He showed strides in his offensive game and improved his grasp of team defense concepts. He all but locked up a roster spot on Golden State, emerging as a dominant player in Las Vegas. He led the Warriors’ summer league squad to the inauguaral championship, averaging 18.4 points, 4.6 rebounds and 3.1 assists in 30 minutes.
Ian Clark, who dropped 33 on Phoenix on Monday, won the championship game MVP. And Toronto’s Jonas Valanciunas won MVP of the Summer League. But Bazemore leaves Las Vegas with the respect he no doubt earned.
Now, he said, it’s time to get back to work.
“I’m not satisfied at all,” Bazemore said in a phone interview. “It would be easy to relax and feel like I’ve accomplished something – I’ve proven people wrong about me. But I’ve got to keep working. I really feel like I can be a good player in this league and have a great career.”
But before he embarks on more hard work, Bazemore gets to enjoy the benefits of the hard work he already put it.
Last year at this time, he was ranked by ESPN as No. 499 out of the top 500 NBA players. Now he’s the MVP of Summer League in Las Vegas. He gained his Bay Area fame by cheering enthusiastically for his teammates while glued to the end of the bench. Lately, he’s had people cheering his name.
“I’m impressed,” Warriors assistant general manager Kirk Lacob said. “He’s done enough to justify us keeping him on the roster, rspecially how hard he’s worked to get to this point. He really was turnover prone and couldn’t really shoot when we got him last year, and he was a little wild all over the floor. But you could see that length, that athleticism, and that fire.”
Even with the signing of veteran guard Toney Douglas and the drafting of Serbian guard Nemanja Nedovic, Bazemore would really have to blow it at this point to not be on Golden State’s roster. His contract is non-guaranteed, but the Warriors have hung on to him despite several opportunities to cut him, seduced by his 6-foot-11 wingspan and stand-out athleticism. Bazemore vindicated that decision with his play in summer league.
Already a special man-to-man defender, he showed significant strides in his once-non-existent offensive. After countless hours in the gym with now assistant coach Jim Boylan, Bazemore now has some weapons to work with on offense. He’s still not a shooter, but he’s gotten good at knocking down pull-up jumpers from specific spots on the floor (especially the elbow of the free throw line). His ball-handling has gotten secure enough to be effective in pick-and-roll situations. He can go right or left and make it to the rim and he is surprisingly good at setting up others. His interior passing and sense of when to deliver the ball was really good.
Bazemore’s handle is not yet crisp enough to take on NBA point guards, and he still turns it over too much for his own liking. But the Warriors don’t need him to be Stephen Curry. With his defensive ability and athleticism, the Warriors can use him in spots. And if he can give them something on offense, that makes it so much easier for coach Mark Jackson to put Bazemore on the court. His summer league performance shows they can probably stand to put him on the ball to make a play for a few minutes while unleashing him on defense.

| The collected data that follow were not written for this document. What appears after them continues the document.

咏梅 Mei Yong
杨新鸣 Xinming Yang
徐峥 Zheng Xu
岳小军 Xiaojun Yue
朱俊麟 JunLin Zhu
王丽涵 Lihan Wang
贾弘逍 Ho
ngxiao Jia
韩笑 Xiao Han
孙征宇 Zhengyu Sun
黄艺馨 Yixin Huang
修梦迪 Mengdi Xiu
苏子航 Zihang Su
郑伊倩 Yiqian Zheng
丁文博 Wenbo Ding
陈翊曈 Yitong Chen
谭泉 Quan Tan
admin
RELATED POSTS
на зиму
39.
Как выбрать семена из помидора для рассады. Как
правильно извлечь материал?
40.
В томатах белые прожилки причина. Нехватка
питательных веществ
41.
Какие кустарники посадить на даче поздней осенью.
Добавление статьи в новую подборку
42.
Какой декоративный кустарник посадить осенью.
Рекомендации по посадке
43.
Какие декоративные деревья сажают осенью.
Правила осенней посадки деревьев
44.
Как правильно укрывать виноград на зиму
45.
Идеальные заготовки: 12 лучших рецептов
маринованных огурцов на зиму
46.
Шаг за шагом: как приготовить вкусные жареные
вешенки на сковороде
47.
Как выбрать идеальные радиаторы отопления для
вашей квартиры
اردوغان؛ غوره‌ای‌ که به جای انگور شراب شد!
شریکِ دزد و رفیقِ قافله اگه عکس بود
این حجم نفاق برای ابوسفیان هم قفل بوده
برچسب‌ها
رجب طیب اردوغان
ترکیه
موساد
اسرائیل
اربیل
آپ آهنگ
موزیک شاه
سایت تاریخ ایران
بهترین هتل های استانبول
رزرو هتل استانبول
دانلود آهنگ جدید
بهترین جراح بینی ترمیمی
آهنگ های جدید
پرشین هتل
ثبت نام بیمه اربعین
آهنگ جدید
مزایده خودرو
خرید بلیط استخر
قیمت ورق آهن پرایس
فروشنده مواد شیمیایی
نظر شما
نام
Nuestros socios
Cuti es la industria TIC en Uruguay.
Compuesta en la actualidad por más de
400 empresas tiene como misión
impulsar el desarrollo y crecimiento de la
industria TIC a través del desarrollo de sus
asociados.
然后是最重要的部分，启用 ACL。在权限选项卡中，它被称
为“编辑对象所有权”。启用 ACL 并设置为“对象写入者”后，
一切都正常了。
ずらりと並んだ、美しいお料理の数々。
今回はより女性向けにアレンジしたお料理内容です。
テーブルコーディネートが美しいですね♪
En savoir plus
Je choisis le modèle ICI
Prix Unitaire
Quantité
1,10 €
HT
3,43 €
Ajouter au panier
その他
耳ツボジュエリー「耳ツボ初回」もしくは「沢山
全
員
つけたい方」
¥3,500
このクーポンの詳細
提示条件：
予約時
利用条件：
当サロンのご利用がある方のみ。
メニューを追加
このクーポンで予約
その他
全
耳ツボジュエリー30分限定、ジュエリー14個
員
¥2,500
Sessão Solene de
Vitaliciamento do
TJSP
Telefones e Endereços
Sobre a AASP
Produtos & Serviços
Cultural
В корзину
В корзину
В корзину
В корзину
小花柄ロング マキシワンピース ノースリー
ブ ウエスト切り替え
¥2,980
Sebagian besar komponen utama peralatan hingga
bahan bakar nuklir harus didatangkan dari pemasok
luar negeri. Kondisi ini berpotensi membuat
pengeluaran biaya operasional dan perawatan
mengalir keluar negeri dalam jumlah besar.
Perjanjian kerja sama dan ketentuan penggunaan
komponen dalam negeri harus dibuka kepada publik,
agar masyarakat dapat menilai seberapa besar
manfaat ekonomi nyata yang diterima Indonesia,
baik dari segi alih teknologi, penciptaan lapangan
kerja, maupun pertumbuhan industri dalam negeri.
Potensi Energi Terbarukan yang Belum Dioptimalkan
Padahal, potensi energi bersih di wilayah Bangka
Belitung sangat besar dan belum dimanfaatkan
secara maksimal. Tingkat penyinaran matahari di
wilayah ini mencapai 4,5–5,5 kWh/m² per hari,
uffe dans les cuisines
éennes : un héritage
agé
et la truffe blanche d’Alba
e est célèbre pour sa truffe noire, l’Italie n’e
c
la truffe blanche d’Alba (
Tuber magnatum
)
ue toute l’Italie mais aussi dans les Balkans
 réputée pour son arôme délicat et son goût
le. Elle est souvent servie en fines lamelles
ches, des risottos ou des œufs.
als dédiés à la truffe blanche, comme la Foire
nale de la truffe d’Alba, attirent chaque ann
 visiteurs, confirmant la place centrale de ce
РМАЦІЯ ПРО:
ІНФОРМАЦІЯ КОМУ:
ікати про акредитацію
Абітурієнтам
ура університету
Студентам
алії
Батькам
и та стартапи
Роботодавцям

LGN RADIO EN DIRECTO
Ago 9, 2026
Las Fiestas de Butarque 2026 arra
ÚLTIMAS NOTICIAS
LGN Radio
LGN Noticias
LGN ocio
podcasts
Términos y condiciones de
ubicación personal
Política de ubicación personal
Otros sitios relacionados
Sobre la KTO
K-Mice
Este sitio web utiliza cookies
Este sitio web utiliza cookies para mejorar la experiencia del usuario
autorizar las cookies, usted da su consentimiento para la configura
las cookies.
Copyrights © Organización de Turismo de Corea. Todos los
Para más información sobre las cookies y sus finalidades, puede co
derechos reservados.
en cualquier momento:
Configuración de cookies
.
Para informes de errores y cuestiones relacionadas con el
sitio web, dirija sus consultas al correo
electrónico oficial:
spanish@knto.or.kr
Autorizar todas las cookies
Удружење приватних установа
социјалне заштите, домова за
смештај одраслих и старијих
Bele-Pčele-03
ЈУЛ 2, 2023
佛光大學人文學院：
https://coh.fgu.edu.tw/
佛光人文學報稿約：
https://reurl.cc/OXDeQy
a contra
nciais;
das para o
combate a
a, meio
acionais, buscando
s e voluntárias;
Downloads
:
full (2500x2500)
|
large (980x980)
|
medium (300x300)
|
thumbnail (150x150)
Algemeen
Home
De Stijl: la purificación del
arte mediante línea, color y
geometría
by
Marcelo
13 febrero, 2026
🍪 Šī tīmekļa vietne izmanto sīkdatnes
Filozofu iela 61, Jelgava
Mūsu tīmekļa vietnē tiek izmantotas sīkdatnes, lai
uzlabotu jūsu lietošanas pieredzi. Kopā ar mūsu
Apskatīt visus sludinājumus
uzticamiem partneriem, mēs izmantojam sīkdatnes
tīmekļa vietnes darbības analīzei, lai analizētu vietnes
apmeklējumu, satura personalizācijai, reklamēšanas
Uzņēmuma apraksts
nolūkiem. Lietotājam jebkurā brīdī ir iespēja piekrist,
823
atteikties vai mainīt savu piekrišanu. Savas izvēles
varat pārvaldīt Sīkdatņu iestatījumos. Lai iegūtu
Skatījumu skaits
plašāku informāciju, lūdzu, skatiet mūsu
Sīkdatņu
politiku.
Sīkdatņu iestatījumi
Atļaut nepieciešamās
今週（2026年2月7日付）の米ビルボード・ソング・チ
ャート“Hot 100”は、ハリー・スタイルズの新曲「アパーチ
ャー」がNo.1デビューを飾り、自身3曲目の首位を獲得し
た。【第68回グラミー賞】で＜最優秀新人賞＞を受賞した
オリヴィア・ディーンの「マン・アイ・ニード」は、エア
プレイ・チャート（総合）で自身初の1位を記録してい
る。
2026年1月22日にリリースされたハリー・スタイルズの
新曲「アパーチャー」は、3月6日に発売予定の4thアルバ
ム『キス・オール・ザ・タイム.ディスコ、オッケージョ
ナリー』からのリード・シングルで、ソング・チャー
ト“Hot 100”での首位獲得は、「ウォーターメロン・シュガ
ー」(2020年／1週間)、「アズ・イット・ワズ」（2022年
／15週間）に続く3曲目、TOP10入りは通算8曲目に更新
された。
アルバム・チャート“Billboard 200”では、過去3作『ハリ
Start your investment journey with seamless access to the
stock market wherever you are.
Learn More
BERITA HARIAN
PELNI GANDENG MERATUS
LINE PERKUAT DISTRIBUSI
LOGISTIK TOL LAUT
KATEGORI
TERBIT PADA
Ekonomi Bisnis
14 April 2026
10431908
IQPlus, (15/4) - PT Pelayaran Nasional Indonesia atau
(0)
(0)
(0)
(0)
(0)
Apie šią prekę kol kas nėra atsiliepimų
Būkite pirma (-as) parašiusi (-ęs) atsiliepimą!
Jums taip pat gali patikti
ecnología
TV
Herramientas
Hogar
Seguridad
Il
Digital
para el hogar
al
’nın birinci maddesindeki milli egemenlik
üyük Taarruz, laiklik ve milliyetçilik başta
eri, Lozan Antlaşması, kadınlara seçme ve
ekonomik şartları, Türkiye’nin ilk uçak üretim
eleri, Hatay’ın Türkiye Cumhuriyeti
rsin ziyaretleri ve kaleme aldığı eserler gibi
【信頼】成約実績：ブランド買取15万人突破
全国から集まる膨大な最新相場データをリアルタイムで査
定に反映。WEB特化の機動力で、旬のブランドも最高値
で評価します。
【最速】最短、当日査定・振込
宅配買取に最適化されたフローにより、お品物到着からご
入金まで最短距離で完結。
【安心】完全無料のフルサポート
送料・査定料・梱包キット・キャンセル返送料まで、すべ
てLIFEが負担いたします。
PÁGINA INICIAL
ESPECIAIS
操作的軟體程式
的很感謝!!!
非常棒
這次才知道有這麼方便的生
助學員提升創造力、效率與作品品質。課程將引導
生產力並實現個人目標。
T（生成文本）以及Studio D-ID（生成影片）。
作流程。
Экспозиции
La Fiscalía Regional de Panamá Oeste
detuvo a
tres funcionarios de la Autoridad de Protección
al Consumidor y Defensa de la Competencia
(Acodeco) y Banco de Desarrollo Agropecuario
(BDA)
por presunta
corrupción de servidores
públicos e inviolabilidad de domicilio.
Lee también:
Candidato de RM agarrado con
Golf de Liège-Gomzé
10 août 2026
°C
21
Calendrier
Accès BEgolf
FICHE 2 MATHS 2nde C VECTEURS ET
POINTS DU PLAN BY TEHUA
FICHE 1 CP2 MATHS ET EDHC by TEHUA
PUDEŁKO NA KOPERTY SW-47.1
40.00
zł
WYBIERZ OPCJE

“I don’t care if it’s two minutes, six minutes, 10 minutes,” Bazemore said, “I just want to be ready. I’m so happy I’m just still a Golden State Warrior.”
While Bazemore has been the talk of summer league, Jackson has stayed on him throughout. Even though he was out there dropping 25 points, providing highlight dunks and prompting Twitter fans to speculate on his minutes next season, Bazemore was being reminded by Jackson about the holes in his game.
“He keeps saying stuff like, ‘You need to cut down on turnovers,’ ” Bazemore said, repeating his coach. “And, ‘You’re still getting beat off the dribble.’ … He sees what I can be and he’s still pushing me.”
Pleasing Jackson is just one of many motivators Bazemore uses to keep working. Perhaps nothing drives him more than being counted out.
He went undrafted out of Old Dominion despite being a mid-major star and after what he thought was a good showing at NBA combine. Entering summer league, he said he remembers reading an article saying “remember these names because you won’t see them in the NBA” and Bazemore was on the list. Then, this summer, the Warriors added two guards who will no doubt stand in the way of his minutes.
On top of that, Bazemore said he still doesn’t feel like he’s completely back from breaking his foot in college. He said he is heading home to Virginia to work with a coach to help him get his elite athleticism back. The former high jumper and sprinter said he’s hoping to come back to Oakland for training camp even more speedy and explosive. That’s a scary thought for a guy with a 6-11 wing span and a 37.5 inch vertical leap.
And he can make a play. And he can hit a midrange jumper, or get to the rim and finish strong. And he’s gotten better at playing defense with his head and not just with his athleticism. And he’s a great locker room guy known for his relentless support of his teammates.
It seems Bazemore is now ready to take it to another level.
“Now he has to perform with expectations,” Kirk Lacob said. “He’s going to have to cope with that for the first time. That’s the next step for him. He’s put in the work. We wanted him to go out there and dominate the summer league, like he should if he is a legit NBA player. And he’s done that.”